Several accounts (or perhaps several tellers have picked up on a single tale) report that Jane Thompson was scalped by Indians "down to the ears," yet lived, and thus was "one of only two cases in history who lived after being scalped." This whole story is specious.
First, it is even questionable whether she was scalped. The letter from Col. William Christian to Col. William Preston, October 22, 1779, reporting the incident (see notes for Bryce Russell, above) simply says she was "knocked down" by the Indian Logan and another Indian and left there, "so that she can tell of him." It seems likely that if she had been scalped, Jamey Thompson would have reported that to Christian, and the colonel would have mentioned it in his letter.
Second, the person or persons who originated the story appear not to have been familiar with Indian scalping practices. The Cherokees in the late eighteenth century were not in the habit of taking the whole scalp "down to the ears." Only in the American Southwest, in the mid- to late nineteenth century, did Indians retaliate against white scalp-hunters by taking the whole scalp. The scalp-hunters, such as the notorious John Glanton, usually men from the dregs of white society, took large scalps and divided them up into smaller sections in order to get more money from the Mexican government, which paid a bounty on each scalp taken.
Finally, it appears that the source of this story doesn't appear to be familiar with the history of Indian-white relations. There are many verified accounts of people who lived after being scalped, although it is true that the larger the piece of scalp removed, the worse the prognosis. By the time of the Revolution scalping had been experienced by many in the Indian-Indian and white-Indian conflicts in the East, and survival was known to be possible, if not likely.

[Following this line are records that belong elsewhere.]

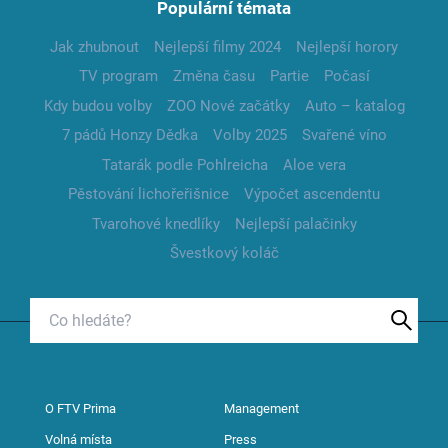
Populární témata
Jak zhubnout
Nejlepší filmy 2024
Nejlepší horory
TV program
Změna času
Partie
Počasí
Kdy budou volby
ZOO Nové začátky
Auto – katalog
7 pádů Honzy Dědka
Volby 2025
Svařené víno
Tatarák podle Pohlreicha
Aloe vera
Pěstování lichořeřišnice
Výpočet ascendentu
Tvarohové knedlíky
Nejlepší palačinky
Švestkový koláč
O FTV Prima
Management
Volná místa
Press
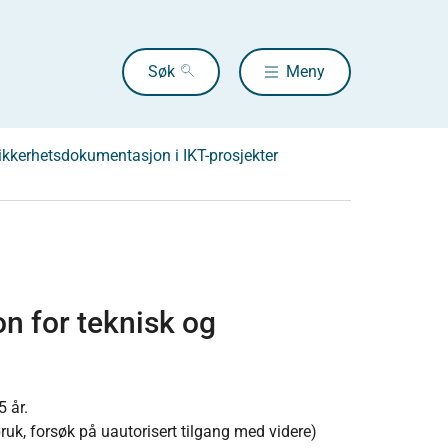
Søk
Meny
ikkerhetsdokumentasjon i IKT-prosjekter
n for teknisk og
 år.
bruk, forsøk på uautorisert tilgang med videre)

It is very possible that the Indian identified by Christian as "Logan" is the notorious Iroquois-born leader of the Mingo tribe of Ohio known by whites by that name. After Lord Dunsmore's War of 1774 the Mingoes were broken up and scattered, and although East Tennessee seems far from Ohio, Logan raided all up and down the frontier and indeed was reported responsible for raids with Cherokees, Shawnees, and Delawares along the Holston, Powell, and Clinch Rivers as early as 1774 (Christian to Preston, November 8, 1774). Logan was killed by a nephew in 1780.